Many of us do not admire Vladimir Putin the man. But it would be unserious to understate the scope of his achievement. He rules a vast, fractious country, has effectively privatized much of its natural wealth, and has made himself—by any reasonable estimate—one of the richest men in the world. Most of us are ill-equipped to second-guess his decisions, lacking both a KGB pedigree and a desire to dominate a nuclear-armed continental power.
The system he replaced—Soviet communism—was stagnant and unproductive. The crony capitalism that followed has proven no more inspiring. Yet Putin has managed to hold the country together through nationalism, a disciplined media apparatus, ruthless suppression of dissent, and a deft use of blackmail—applied to oligarchs, institutions, and foreign governments alike. The invasion of Ukraine has been a strategic disaster for Russia. But it is not difficult to see how, in Putin’s own calculus, a swift victory might have reinforced his model: a neighboring country drifting toward democracy and Europe would have been dragged back into the orbit of authoritarian order. Putanism inspires few abroad, but its internal effectiveness—on its own terms—cannot be denied.
It is equally difficult to deny that Donald Trump has long admired this style of rule.
In his second term, Trump’s consolidation of power—over media, corporations, Congress, trade policy, and foreign affairs—has proceeded with a speed that has surprised even many of its beneficiaries.

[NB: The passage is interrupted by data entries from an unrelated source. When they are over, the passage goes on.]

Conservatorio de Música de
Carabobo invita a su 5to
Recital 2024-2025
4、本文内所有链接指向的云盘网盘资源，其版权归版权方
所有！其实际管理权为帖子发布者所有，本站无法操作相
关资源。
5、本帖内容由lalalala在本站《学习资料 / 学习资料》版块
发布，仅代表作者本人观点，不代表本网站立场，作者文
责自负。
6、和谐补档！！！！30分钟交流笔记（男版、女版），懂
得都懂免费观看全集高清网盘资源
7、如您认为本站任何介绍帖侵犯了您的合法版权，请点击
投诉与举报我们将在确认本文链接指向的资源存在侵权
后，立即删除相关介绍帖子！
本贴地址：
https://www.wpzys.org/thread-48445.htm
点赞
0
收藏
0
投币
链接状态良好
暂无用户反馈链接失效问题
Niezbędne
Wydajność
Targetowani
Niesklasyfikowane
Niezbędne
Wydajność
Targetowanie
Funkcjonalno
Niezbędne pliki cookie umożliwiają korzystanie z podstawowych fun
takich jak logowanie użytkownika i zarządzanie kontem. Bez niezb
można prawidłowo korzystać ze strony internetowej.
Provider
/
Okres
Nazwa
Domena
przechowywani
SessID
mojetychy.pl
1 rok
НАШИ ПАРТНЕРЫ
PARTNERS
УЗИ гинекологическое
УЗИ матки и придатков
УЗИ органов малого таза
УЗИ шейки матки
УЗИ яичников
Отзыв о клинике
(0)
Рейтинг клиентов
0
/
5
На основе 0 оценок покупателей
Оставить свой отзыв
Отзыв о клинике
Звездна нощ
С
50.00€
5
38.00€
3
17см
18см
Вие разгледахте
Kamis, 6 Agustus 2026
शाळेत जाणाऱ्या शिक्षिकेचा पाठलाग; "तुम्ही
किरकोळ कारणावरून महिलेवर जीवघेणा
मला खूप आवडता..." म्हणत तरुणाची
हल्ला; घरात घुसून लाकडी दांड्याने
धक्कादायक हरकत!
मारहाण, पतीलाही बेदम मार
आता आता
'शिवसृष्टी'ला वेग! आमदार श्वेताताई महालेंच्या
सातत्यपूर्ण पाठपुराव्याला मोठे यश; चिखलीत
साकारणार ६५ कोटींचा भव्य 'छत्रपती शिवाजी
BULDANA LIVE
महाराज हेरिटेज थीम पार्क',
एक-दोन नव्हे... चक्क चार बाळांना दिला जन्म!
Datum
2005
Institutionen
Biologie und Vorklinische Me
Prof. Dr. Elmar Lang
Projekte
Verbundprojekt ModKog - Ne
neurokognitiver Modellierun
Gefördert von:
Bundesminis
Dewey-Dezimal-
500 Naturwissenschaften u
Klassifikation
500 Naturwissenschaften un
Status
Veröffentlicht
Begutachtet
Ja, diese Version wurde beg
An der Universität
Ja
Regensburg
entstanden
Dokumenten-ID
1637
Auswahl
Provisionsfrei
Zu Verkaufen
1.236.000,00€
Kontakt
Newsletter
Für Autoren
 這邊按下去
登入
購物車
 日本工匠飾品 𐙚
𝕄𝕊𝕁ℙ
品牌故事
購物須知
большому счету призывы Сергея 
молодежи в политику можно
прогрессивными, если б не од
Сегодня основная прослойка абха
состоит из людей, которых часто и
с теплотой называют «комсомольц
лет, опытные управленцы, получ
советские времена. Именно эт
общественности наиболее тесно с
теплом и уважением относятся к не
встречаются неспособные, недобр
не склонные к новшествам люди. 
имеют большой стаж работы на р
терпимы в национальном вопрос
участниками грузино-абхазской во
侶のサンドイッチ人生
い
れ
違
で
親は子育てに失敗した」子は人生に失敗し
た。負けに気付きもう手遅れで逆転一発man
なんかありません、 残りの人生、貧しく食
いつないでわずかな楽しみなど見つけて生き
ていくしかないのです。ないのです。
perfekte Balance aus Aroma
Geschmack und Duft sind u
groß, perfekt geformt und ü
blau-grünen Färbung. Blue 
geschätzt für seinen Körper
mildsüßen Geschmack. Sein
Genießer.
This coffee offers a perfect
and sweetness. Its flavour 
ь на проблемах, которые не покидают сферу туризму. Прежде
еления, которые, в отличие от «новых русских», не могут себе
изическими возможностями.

The tariffs are punishing for American consumers, but they are excellent tools for personal leverage abroad. The violent and costly roundups of undocumented workers damage the labor market and strain public finances, but they thrill his base. Control of the media allows him to sell the dream uninterrupted. His imperial instincts flatter supporters and promise access to foreign resources for a compliant corporate class. For those unsettled by it all, the pace of the Heritage Project and Project 2025 is chilling—but its effectiveness, so far, is undeniable.
Which is why yesterday was such a strange day for the Trump project.
Two announcements, in particular, were baffling. First, the threat to halt offshore wind development—one of the few viable responses to the exploding energy demands of data centers in a warming world. Removing one of the most promising solutions to an urgent problem is reckless, economically and environmentally. Second, the declaration of renewed investment in battleships. Not harmful, perhaps, but profoundly anachronistic. We stopped boasting about battleships even before Midway and the Coral Sea, when it became clear that modern warfare would be decided by air power, speed of production, and technological adaptation. In a nuclear age, the role of battleships is unclear—unless one’s strategic vision involves intimidating fishing boats and oil tankers.
What seems increasingly evident is that those around Trump are no longer capable of advising him—not merely on what is good for the country, but on what is good for the project itself. Putin’s brutality is matched by a ruthless coherence: he bends an enormous country to his will through systems that, however immoral, are effective. Trump will not achieve similar control through coal mines and battleships.
It is always a mistake to assume Trump is playing four-dimensional chess. But it is newly alarming to watch him rack up own goals—at scale—in a sport he appears to have only recently discovered.